Données à traiter =
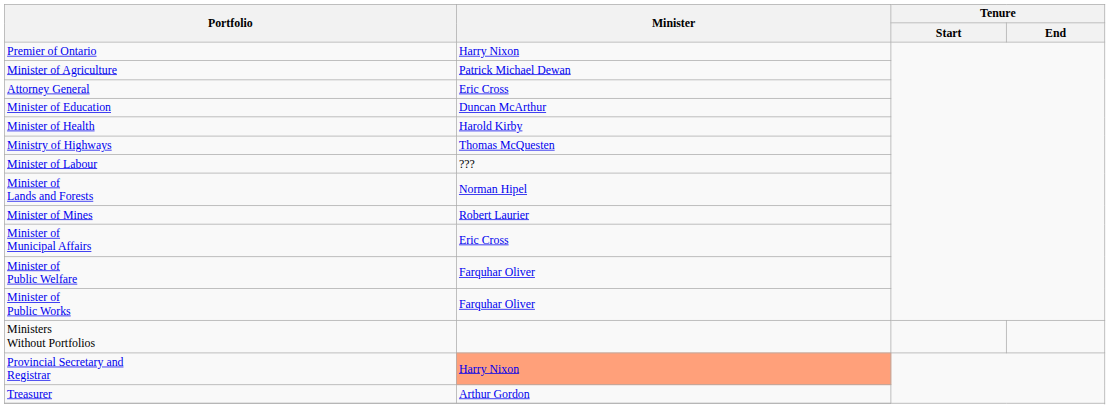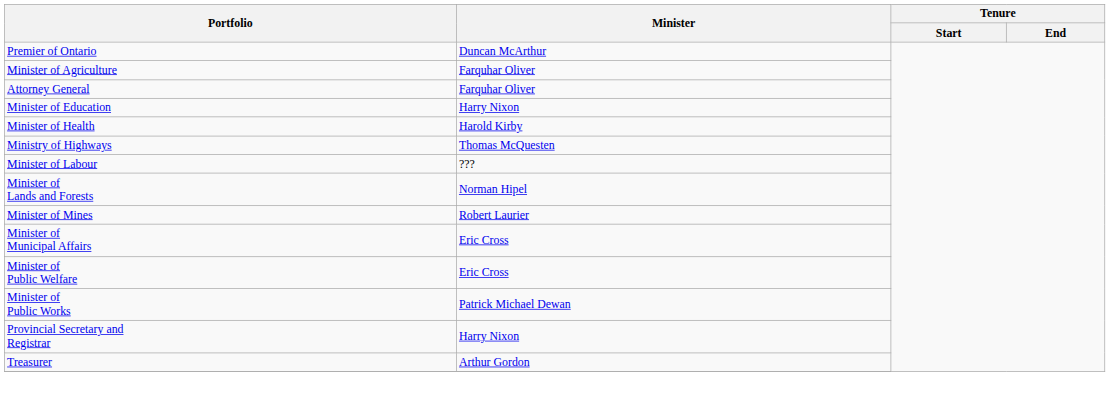Premier of Ontario | Minister: Harry Nixon -> Duncan McArthur
Minister of Agriculture | Minister: Patrick Michael Dewan -> Farquhar Oliver
Attorney General | Minister: Eric Cross -> Farquhar Oliver
Minister of Education | Minister: Duncan McArthur -> Harry Nixon
Minister of Public Welfare | Minister: Farquhar Oliver -> Eric Cross
Minister of Public Works | Minister: Farquhar Oliver -> Patrick Michael Dewan
- row: Ministers Without Portfolios
Provincial Secretary and Registrar | Minister: lightsalmon background -> no background
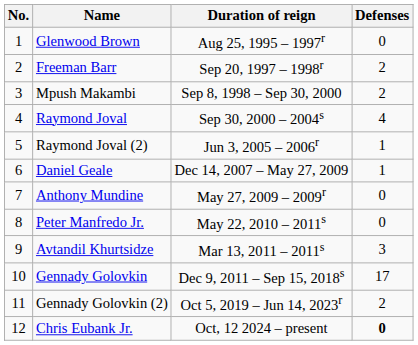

Énoncé de la tâche = Reproduisez les lignes des enregistrements ci-dessus en changeant « Attorney General » en « Solicitor General », sans autre modification. Omettez les images dans la réponse.

Résultat de la tâche =
Premier of Ontario | Minister: Harry Nixon -> Duncan McArthur
Minister of Agriculture | Minister: Patrick Michael Dewan -> Farquhar Oliver
Solicitor General | Minister: Eric Cross -> Farquhar Oliver
Minister of Education | Minister: Duncan McArthur -> Harry Nixon
Minister of Public Welfare | Minister: Farquhar Oliver -> Eric Cross
Minister of Public Works | Minister: Farquhar Oliver -> Patrick Michael Dewan
- row: Ministers Without Portfolios
Provincial Secretary and Registrar | Minister: lightsalmon background -> no background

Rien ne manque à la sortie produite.